Inflasi inti CPI, yang mengecualikan makanan dan energi yang volatil, turun ke 3,3 persen dari 3,2 persen sebelumnya. Penurunan ini didorong oleh melambatnya kenaikan harga perumahan (0,2 persen bulanan) dan penurunan harga bensin sebesar 0,4 persen. Analisis dari ekonom Federal Reserve Bank of St. Louis menunjukkan bahwa tren ini konsisten dengan model ekonometrik yang memprediksi soft landing ekonomi AS.

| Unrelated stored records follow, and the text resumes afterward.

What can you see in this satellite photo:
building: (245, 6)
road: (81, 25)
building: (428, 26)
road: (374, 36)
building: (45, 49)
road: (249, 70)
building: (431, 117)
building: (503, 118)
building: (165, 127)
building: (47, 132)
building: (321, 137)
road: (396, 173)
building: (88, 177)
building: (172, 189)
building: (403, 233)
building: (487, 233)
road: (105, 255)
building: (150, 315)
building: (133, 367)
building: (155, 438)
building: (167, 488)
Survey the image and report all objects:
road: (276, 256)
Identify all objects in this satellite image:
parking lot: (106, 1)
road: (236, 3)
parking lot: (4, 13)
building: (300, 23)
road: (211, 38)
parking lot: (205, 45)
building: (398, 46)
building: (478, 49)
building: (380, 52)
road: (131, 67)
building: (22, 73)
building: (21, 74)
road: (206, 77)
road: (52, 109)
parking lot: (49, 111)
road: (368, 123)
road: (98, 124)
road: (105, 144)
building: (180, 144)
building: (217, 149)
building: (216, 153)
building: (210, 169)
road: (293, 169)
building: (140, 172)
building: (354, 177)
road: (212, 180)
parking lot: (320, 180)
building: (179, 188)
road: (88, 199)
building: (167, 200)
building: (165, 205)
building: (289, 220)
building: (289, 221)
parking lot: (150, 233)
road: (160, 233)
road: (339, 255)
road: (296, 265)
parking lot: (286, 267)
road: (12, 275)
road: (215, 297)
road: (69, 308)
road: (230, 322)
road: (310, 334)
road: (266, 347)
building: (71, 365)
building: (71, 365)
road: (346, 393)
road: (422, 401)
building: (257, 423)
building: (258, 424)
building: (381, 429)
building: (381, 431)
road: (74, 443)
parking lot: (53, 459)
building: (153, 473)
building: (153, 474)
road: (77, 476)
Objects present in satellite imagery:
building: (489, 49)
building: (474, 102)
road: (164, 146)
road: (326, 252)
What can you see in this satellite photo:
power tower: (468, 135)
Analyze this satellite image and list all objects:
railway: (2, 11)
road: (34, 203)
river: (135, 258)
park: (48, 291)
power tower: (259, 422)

Implikasi kebijakan moneter semakin jelas: Ketua Fed Jerome Powell menyatakan pada konferensi Jackson Hole September lalu bahwa data seperti ini mendukung pemangkasan suku bunga acuan lebih lanjut. Pasar derivatif kini memprediksi pemotongan 25 basis poin pada pertemuan FOMC November 2024, dengan probabilitas 95 persen menurut CME FedWatch Tool.
Dalam konteks global, perlambatan inflasi AS ini kontras dengan tantangan di Eropa dan Asia, di mana ECB dan Bank of Japan masih bergulat dengan deflasi dan gejolak rantai pasok. Studi terbaru dari IMF dalam World Economic Outlook Oktober 2024 memproyeksikan pertumbuhan GDP AS 2,8 persen tahun ini, tertinggi di G7, didukung oleh ketenagakerjaan kuat dengan tambahan 254.000 pekerjaan pada September.